Traditional retirement planning is under siege. After two bear markets in the last decade, industry insiders are challenging some long-held assumptions. One such assumption is defining “success” without context, as in positive return against a benchmark. Retirement plans used to be considered “on track” as long as they met or beat a benchmark, regardless of potential risks. Now, however, many retirement planners see investing as more than arbitrary numbers on a chart.
“Behavioral finance” is now a key component of long-term planning. In years past, advisors typically would build retirement plans to concentrate on return cravings rather than life needs. Investment plans were built with long term averages in mind rather than an understanding of basic “prospect theory”.
When the market whipsawed their hard-earned savings, those same investors became understandably emotional. They exhibited everything from overconfidence, to belief perseverance, to mental accounting, to regret… and other emotions that bring murky miscalculations into specific relief. That’s just one of the reasons today’s retirement planners look for a more integrated strategy.
“Goal-Based investing” has emerged as one of the best solutions to this problem. Instead of instructing investors about particular portfolios, advisors begin by looking at the bigger picture. They try to assess a more realistic risk capacity. Goal-based investment advisors look at the client’s capacity to endure a downturn and ability to flourish in an upturn. They take the focus away from beating a benchmark and towards client goals thereby minimizing needless portfolio risk.
Business Week recently tackled goal-based investing. They explained how investment managers are learning from institutional advisors:
“That’s where goal-based investing, or what some people call liability-driven investing, comes in. This increasingly popular approach is yet another example of the retail investing world borrowing a page from institutional investors’ playbook—trying to manage people’s assets so they better match their liabilities, which has long been a focus of pension funds.”

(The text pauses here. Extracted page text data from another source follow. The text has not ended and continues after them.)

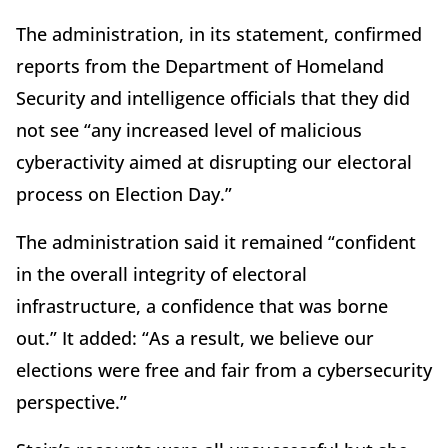
The administration, in its statement, confirmed
reports from the Department of Homeland
Security and intelligence officials that they did
not see “any increased level of malicious
cyberactivity aimed at disrupting our electoral
process on Election Day.”
The administration said it remained “confident
in the overall integrity of electoral
infrastructure, a confidence that was borne
out.” It added: “As a result, we believe our
elections were free and fair from a cybersecurity
perspective.”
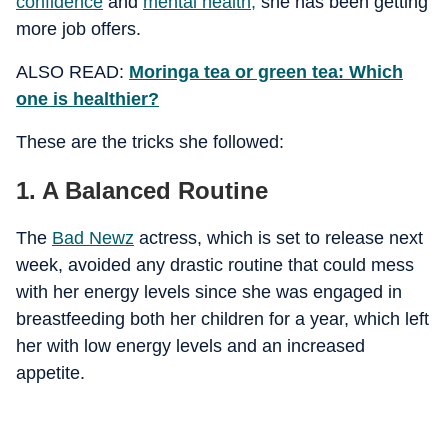
confidence
and
mental health
,
she has been getting
more job offers.
ALSO READ:
Moringa tea or green tea: Which
one is healthier?
These are the tricks she followed:
1. A Balanced Routine
The
Bad Newz
actress, which is set to release next
week, avoided any drastic routine that could mess
with her energy levels since she was engaged in
breastfeeding both her children for a year, which left
her with low energy levels and an increased
appetite.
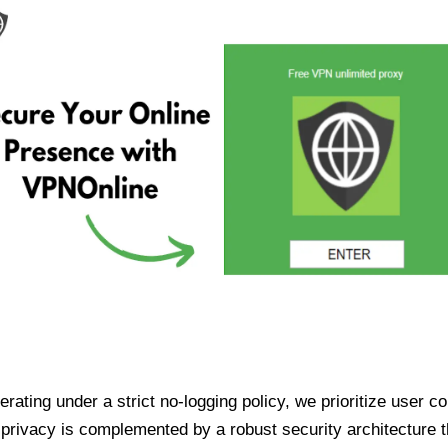
ating under a strict no-logging policy, we prioritize user conf
rivacy is complemented by a robust security architecture th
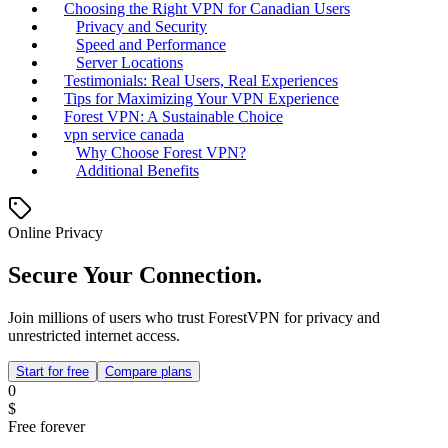
Choosing the Right VPN for Canadian Users
Privacy and Security
Speed and Performance
Server Locations
Testimonials: Real Users, Real Experiences
Tips for Maximizing Your VPN Experience
Forest VPN: A Sustainable Choice
vpn service canada
Why Choose Forest VPN?
Additional Benefits
Online Privacy
Secure Your Connection.
Join millions of users who trust ForestVPN for privacy and
unrestricted internet access.
Start for free
Compare plans
0
$
Free forever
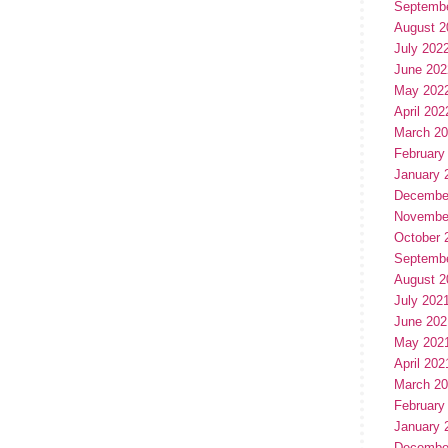
Septemb
August 2
July 202
June 202
May 202
April 202
March 2
February
January 
Decembe
Novembe
October 
Septemb
August 2
July 202
June 202
May 202
April 202
March 2
February
January 
Decembe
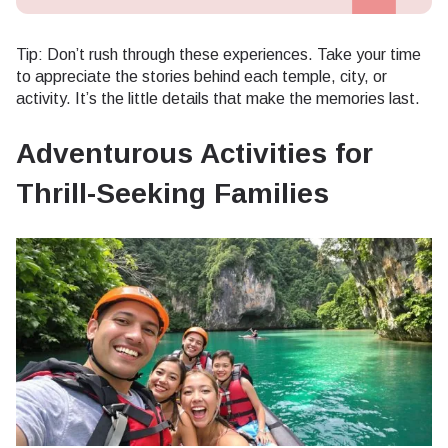
Tip: Don’t rush through these experiences. Take your time
to appreciate the stories behind each temple, city, or
activity. It’s the little details that make the memories last.
Adventurous Activities for
Thrill-Seeking Families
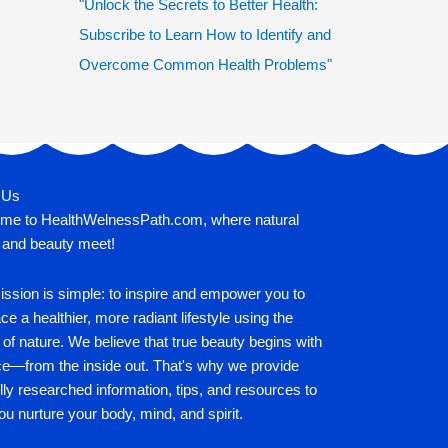
"Unlock the Secrets to Better Health:
Subscribe to Learn How to Identify and
Overcome Common Health Problems"
 Us
me to HealthWelnessPath.com, where natural
 and beauty meet!
ssion is simple: to inspire and empower you to
e a healthier, more radiant lifestyle using the
of nature. We believe that true beauty begins with
ce—from the inside out. That's why we provide
lly researched information, tips, and resources to
ou nurture your body, mind, and spirit.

A key benefit of goal-based investing is that it removes unrealistic expectations. Allowing clients to focus on goals and not numbers allows for deeper discussions regarding life choices:
“It’s easier to motivate investors’ behavior by emphasizing goals than by focusing on their portfolios’ overall performance…When you communicate with clients [with specific goals in mind], they’re more concerned about being on pace. The conversation is more around what needs to be done to create additional savings and rethinking asset [allocation].”
Most important, the approach is a helpful reminder that future retirees are still people. Investors don’t always react to market action logically, so they need advice that considers their larger objectives. Goal-based investing is the essential process of taking a step back to look at the grand picture – assessing your retirement needs rather then fleeting desires, reducing untimely volatility and risk. Returns are just one part of retirement planning and a retirees’ happiness.